Parallel architecture: cores and threads
The cornerstone of every GPU design is its support for massive parallel computing. This is also necessary because of the many objects that need to be processed. Fortunately, 3D models are largely built from independent objects. This makes them well suited for parallel execution.
The way the GPU handles this parallelism is by implementing many cores (NVidia calls them CUDAs, each containing up to four ALUs, while AMD talks about Stream Processing Units). The software uses all of these cores (we are talking about hundreds of them) by running threads. The large numbers of cores are the most visible design pattern when looking at a GPU design. You will also find some mechanisms in the design that are responsible for an efficient way of allocating all of these threads (thousands) to the available cores. The goal here is to use all of the cores and other resources as much as possible.
The Application Program Interface is the interface that software must use to get at the GPU's functionality.

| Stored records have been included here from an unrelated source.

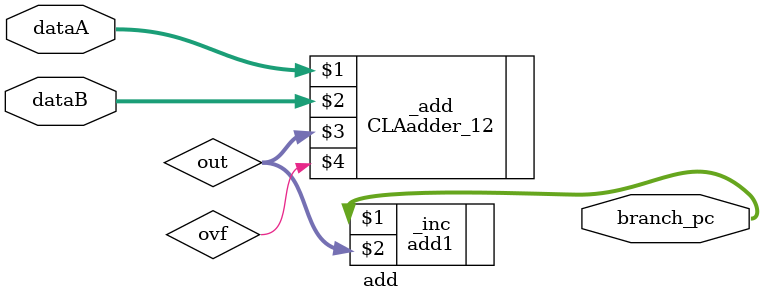
<source format=v>
module add(branch_pc,dataA,dataB);
	input[11:0] dataA, dataB;
	output[11:0] branch_pc;
	
	wire[11:0] out;
	wire ovf,ovf2;
	
	CLAadder_12 _add(dataA,dataB,out,ovf);
	add1 _inc(branch_pc,out);
	
	
endmodule

</source>
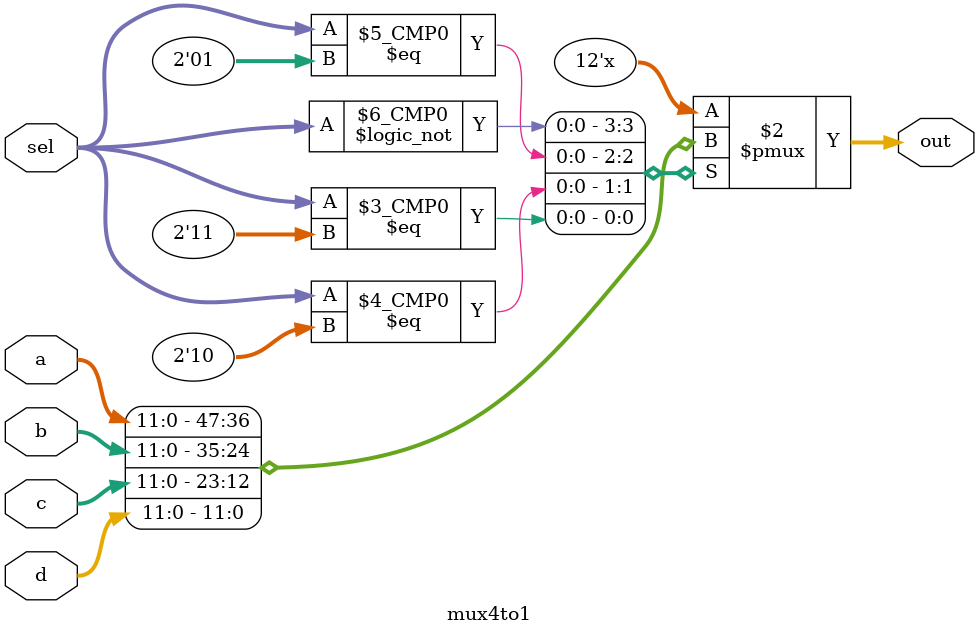
<source format=v>
module mux4to1 (a, b, c, d, sel, out);
    input [11:0] a, b, c, d;
    input [1:0] sel;
    output [11:0] out;

    always @(*) begin
        case (sel)
            2'b00: out <= a;
            2'b01: out <= b;
            2'b10: out <= c;
            2'b11: out <= d;
        endcase
    end

endmodule
</source>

There are two APIs commonly in use: OpenGL and Direct-X. Both interfaces hide all of the GPU's technical details from the program. Instead, they expose a functional model of the graphics pipeline as discussed earlier.
There are two recent developments worth noting. The first is the change in architecture from a specialized graphics engine to a more general parallel computing platform. The second is the incorporation of functionality other than simply graphics oriented roles, like the support for physical models (collision, fluids, etc.).